Start of READING TEXT

[v3,49/50] net/ntnic: add functions for releasing virt queues

Message ID 20241010141416.4063591-50-sil-plv@napatech.com (mailing list archive)
State Accepted, archived
Delegated to: Ferruh Yigit
Headers
Series Provide: flow filter init API, Enable virtual queues, fix ntnic issues for release 24.07 |

Checks

Context Check Description
ci/Intel-compilation warning apply issues
ci/checkpatch success coding style OK

Commit Message

Serhii Iliushyk Oct. 10, 2024, 2:14 p.m. UTC
From: Danylo Vodopianov <dvo-plv@napatech.com>

Implemented handler busy states and shutdowns of hardware queues.

Added functionality for releasing RX and TX virtual queue resources,
managed and releasing packets back into the availability ring.

Updated sg_ops structure to include new queue management functions.

Signed-off-by: Danylo Vodopianov <dvo-plv@napatech.com>
---
v3
* Remove newline characters from logs.
---
 drivers/net/ntnic/dbsconfig/ntnic_dbsconfig.c | 353 ++++++++++++++++++
 drivers/net/ntnic/include/ntnic_dbs.h         |   4 +
 drivers/net/ntnic/include/ntnic_virt_queue.h  |   6 +
 drivers/net/ntnic/nthw/dbs/nthw_dbs.c         |  45 +++
 4 files changed, 408 insertions(+)

End of READING TEXT
Start of DATA SUPPLIED

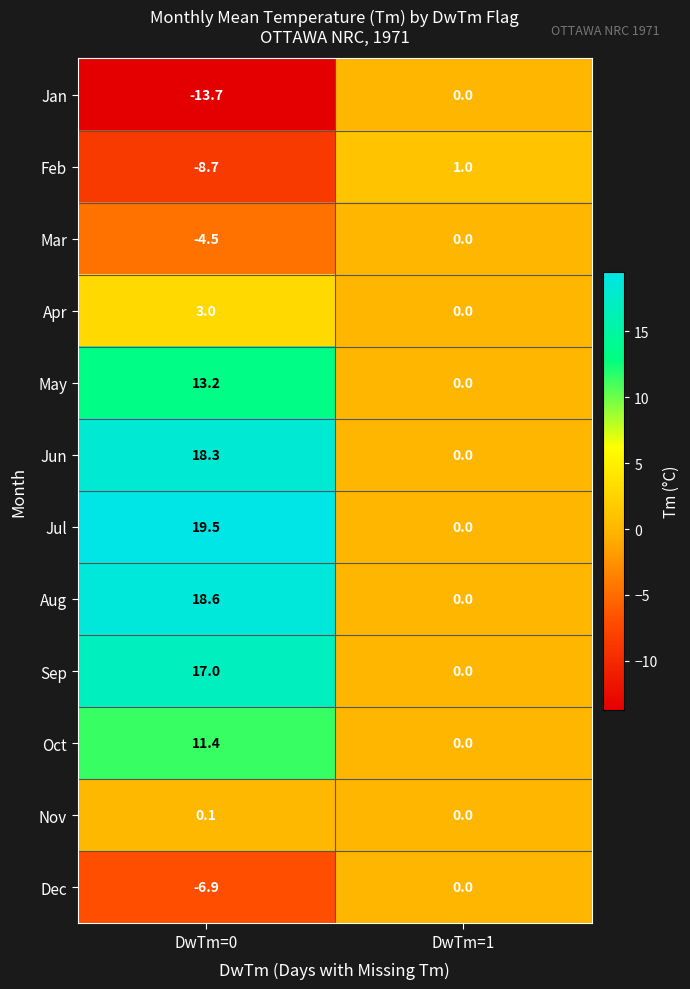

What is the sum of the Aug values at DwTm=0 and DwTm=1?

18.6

End of DATA SUPPLIED
Start of DATA SUPPLIED

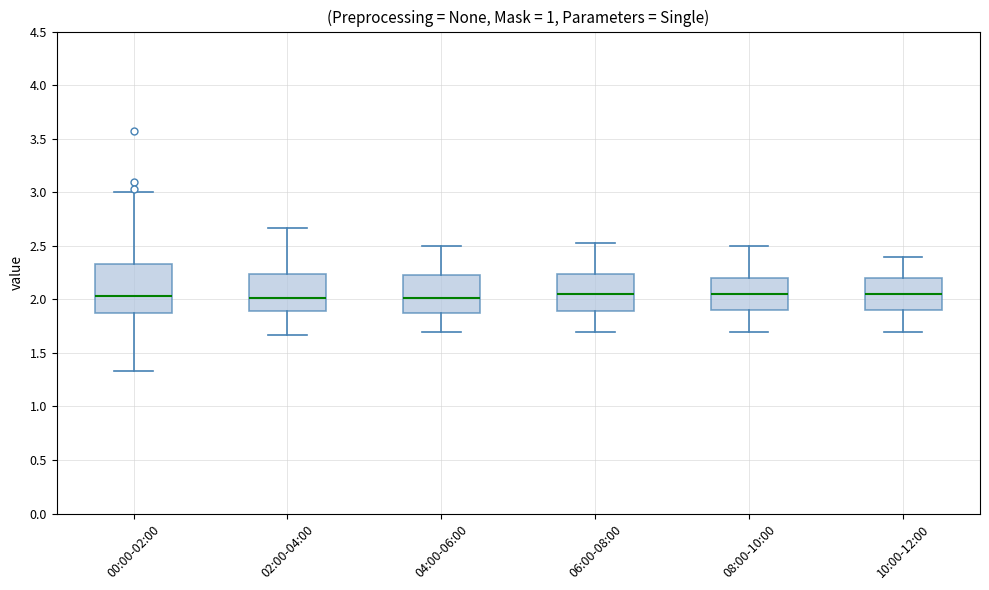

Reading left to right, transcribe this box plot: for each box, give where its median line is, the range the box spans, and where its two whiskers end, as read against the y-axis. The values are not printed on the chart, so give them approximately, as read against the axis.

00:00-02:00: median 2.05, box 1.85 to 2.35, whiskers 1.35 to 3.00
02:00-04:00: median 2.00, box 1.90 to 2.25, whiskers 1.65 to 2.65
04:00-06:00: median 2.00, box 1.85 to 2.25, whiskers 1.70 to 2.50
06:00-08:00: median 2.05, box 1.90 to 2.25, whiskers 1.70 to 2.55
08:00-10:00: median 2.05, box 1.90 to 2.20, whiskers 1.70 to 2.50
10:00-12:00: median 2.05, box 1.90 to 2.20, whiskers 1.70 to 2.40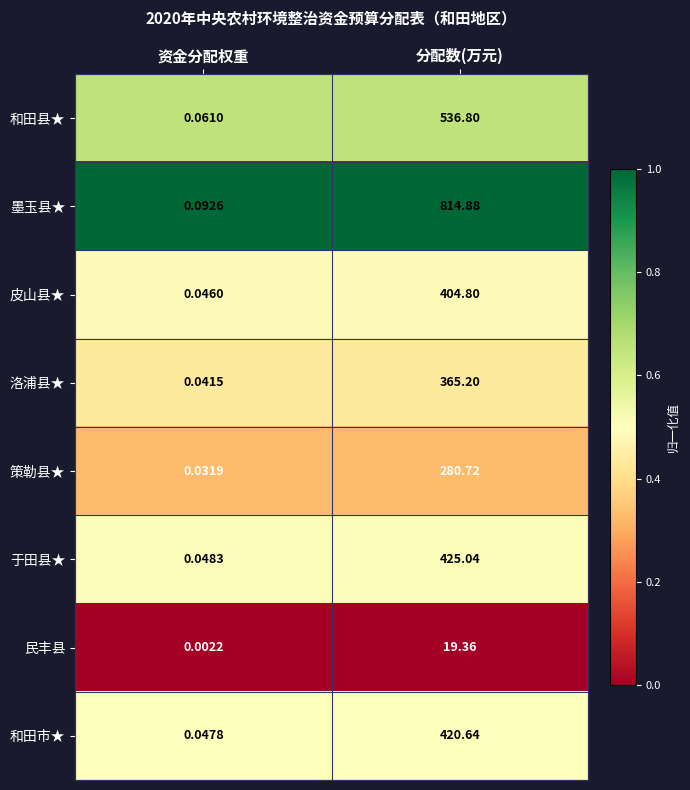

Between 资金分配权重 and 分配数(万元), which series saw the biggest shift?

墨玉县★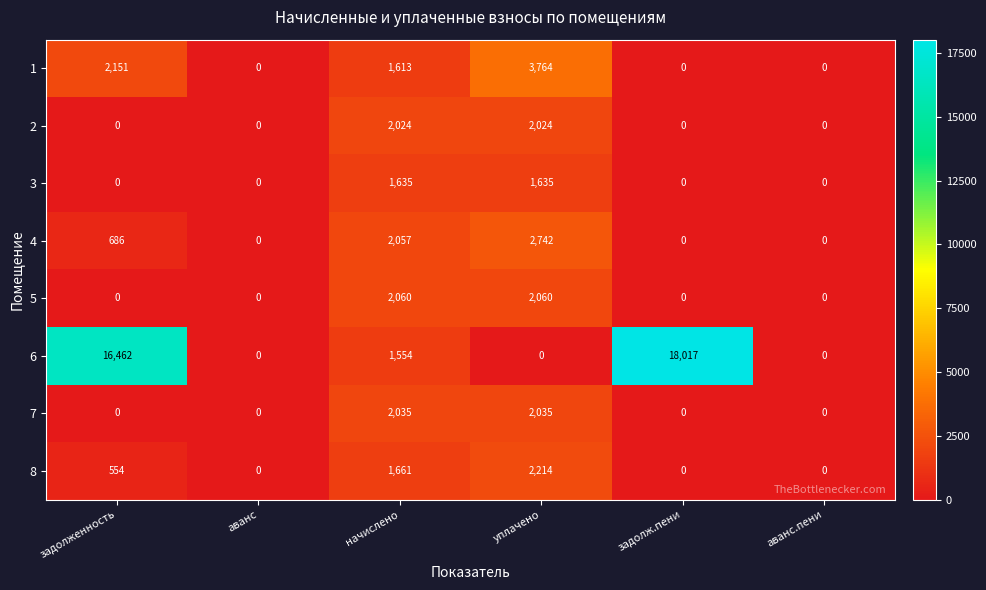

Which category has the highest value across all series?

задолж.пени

End of DATA SUPPLIED

> **EXERCISE REQUIREMENTS**:
(1) In the ntnic patch page, what change is listed for v3?
(2) Carry on the ntnic patch page from its final line.
The material has no connection to the ntnic patch page.

> **OUTPUTS IN ORDER**:
(1) It removes newline characters from logs.

(2)
  

Patch

diff --git a/drivers/net/ntnic/dbsconfig/ntnic_dbsconfig.c b/drivers/net/ntnic/dbsconfig/ntnic_dbsconfig.c
index 474138c3ca..9f82f6379d 100644
--- a/drivers/net/ntnic/dbsconfig/ntnic_dbsconfig.c
+++ b/drivers/net/ntnic/dbsconfig/ntnic_dbsconfig.c
@@ -6,6 +6,7 @@ 
 #include <unistd.h>
 
 #include "ntos_drv.h"
+#include "nt_util.h"
 #include "ntnic_virt_queue.h"
 #include "ntnic_mod_reg.h"
 #include "ntlog.h"
@@ -37,6 +38,26 @@ 
 
 #define VIRTQ_AVAIL_F_NO_INTERRUPT 1
 
+#define vq_log_arg(vq, format, ...)
+
+/*
+ * Packed Ring helper macros
+ */
+#define PACKED(vq_type) ((vq_type) == PACKED_RING ? 1 : 0)
+
+#define avail_flag(vq) ((vq)->avail_wrap_count ? VIRTQ_DESC_F_AVAIL : 0)
+#define used_flag_inv(vq) ((vq)->avail_wrap_count ? 0 : VIRTQ_DESC_F_USED)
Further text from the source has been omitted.